For me, Sue was like a human incarnation of those painful yoga poses, the ones that make you want to vomit, the ones you really need to work on, the ones that have something to teach you. She made me deeply uncomfortable; I was often frustrated or annoyed, and sometimes flat out angry. My experiences and relationships -- with my family of origin, my husband, the church and God -- were all vastly different from hers. Yet when I tried to share, again and again her bitter anger shut me down.
I couldn't share that I passionately loved my husband, that he was a good and caring man with a problem; Sue would tell me that he was bad and abusive and I was too deluded and weak to see it or leave. I couldn't share that I had different religious and moral beliefs, or was struggling with the concept of a higher power; Sue would say, "God is there for us whether we want Him to be or not, and one day you will come back to God and the church.
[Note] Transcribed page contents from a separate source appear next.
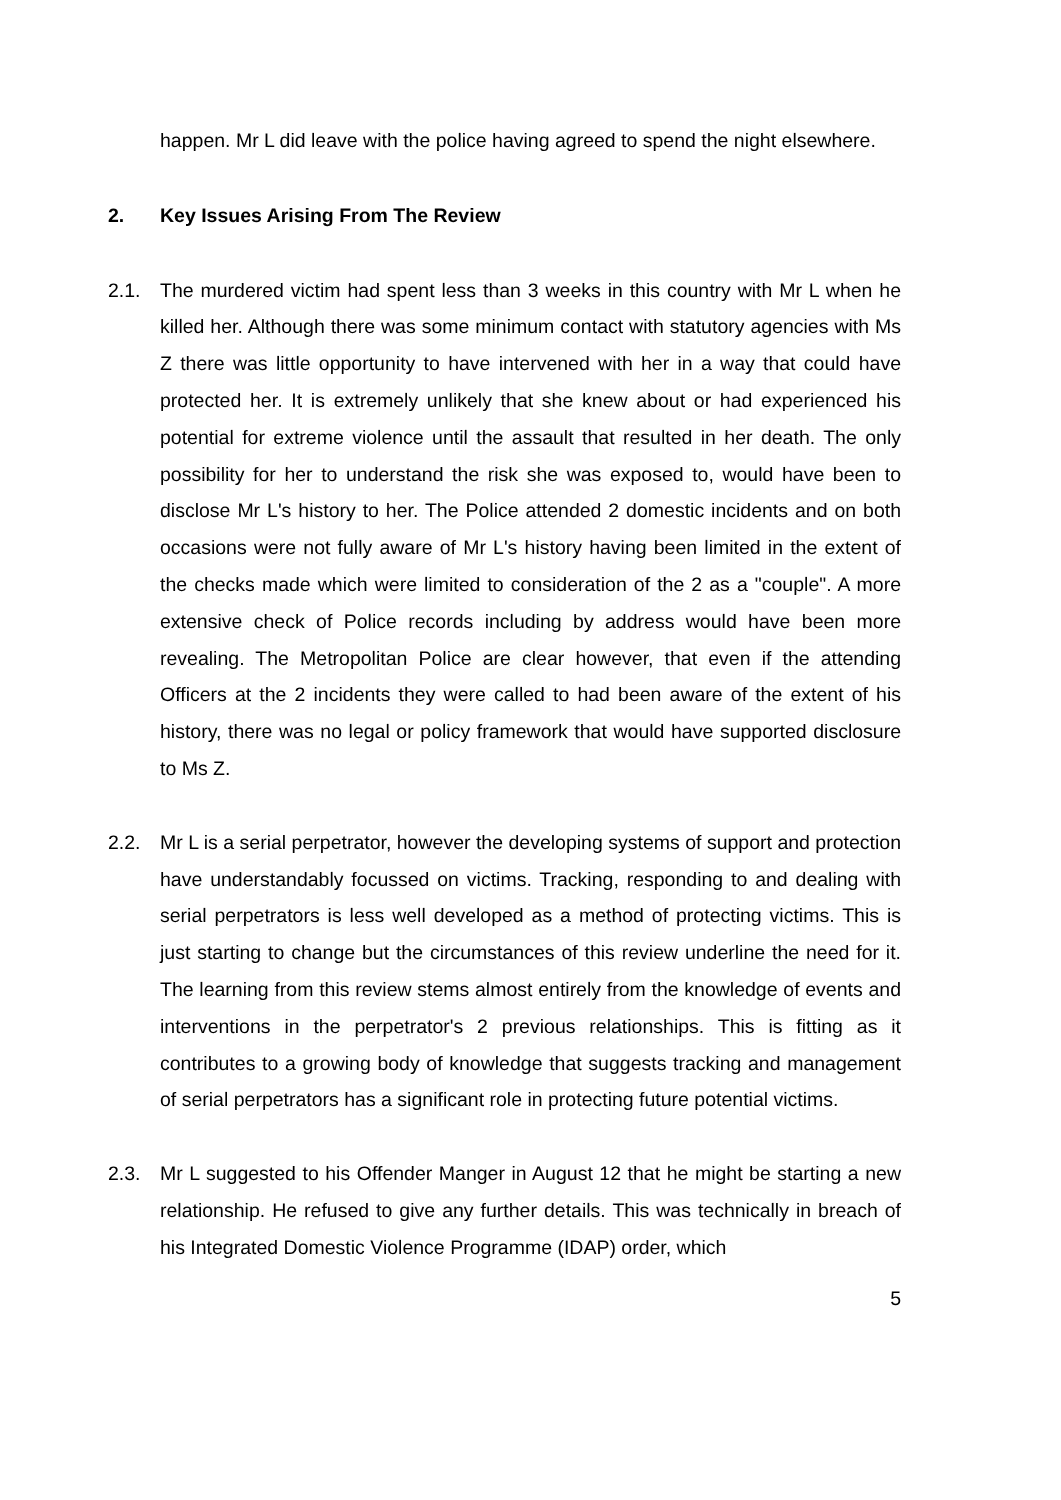happen. Mr L did leave with the police having agreed to spend the night elsewhere.
2. Key Issues Arising From The Review
2.1. The murdered victim had spent less than 3 weeks in this country with Mr L when he killed her. Although there was some minimum contact with statutory agencies with Ms Z there was little opportunity to have intervened with her in a way that could have protected her. It is extremely unlikely that she knew about or had experienced his potential for extreme violence until the assault that resulted in her death. The only possibility for her to understand the risk she was exposed to, would have been to disclose Mr L's history to her. The Police attended 2 domestic incidents and on both occasions were not fully aware of Mr L's history having been limited in the extent of the checks made which were limited to consideration of the 2 as a "couple". A more extensive check of Police records including by address would have been more revealing. The Metropolitan Police are clear however, that even if the attending Officers at the 2 incidents they were called to had been aware of the extent of his history, there was no legal or policy framework that would have supported disclosure to Ms Z.
2.2. Mr L is a serial perpetrator, however the developing systems of support and protection have understandably focussed on victims. Tracking, responding to and dealing with serial perpetrators is less well developed as a method of protecting victims. This is just starting to change but the circumstances of this review underline the need for it. The learning from this review stems almost entirely from the knowledge of events and interventions in the perpetrator's 2 previous relationships. This is fitting as it contributes to a growing body of knowledge that suggests tracking and management of serial perpetrators has a significant role in protecting future potential victims.
2.3. Mr L suggested to his Offender Manger in August 12 that he might be starting a new relationship. He refused to give any further details. This was technically in breach of his Integrated Domestic Violence Programme (IDAP) order, which
5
It's the only way you can heal."
Her anger at her husband (and by extension mine) and her patronizing insistence that I'd come around, away from my own spiritual beliefs to find a real God, her God, grated on me, yet I'd be drawn back to her again and again. I couldn't seem to pull myself out of a relationship with her.
I was talking to Sue few months ago, and she began speculating yet again about my eventual return to the church. And I thought, "For crying out loud, woman! Jesus and I broke up. We signed the divorce papers. We're done. This relationship has been damaged beyond repair! I've got a new boyfriend, and Jesus and I are not getting back together!" And then it hit me: my relationship with a cold and abusive church is like Sue's with her cold and abusive husband, and my relationship with my loving but flawed husband is like Sue's with her loving but flawed church.
Like Sue, I am working through that toxic anger, although mine is directed not at my husband, but at the church. I am not looking to reconcile with the church, any more than Sue is looking to reconcile with her husband. But I am working, through the God of my own understanding, to find forgiveness and be able, not just to divorce the church, but to stop obsessing about what it is saying about me and who it is seeing now and how it verbally abused me and made me feel unloved when we were together.
* Actually, I'm a big fan of Jesus, but the title does capture the gist of things and is catchier than "the church is my ex" or "Christianity is my ex", so I ran with it.
** Sue is a composite of many of the stories I've heard from spouses of addicts over the years, including my own ,and none of the experiences I've attributed to Sue are unique to any one woman I've met. The narrative just worked better using a single person.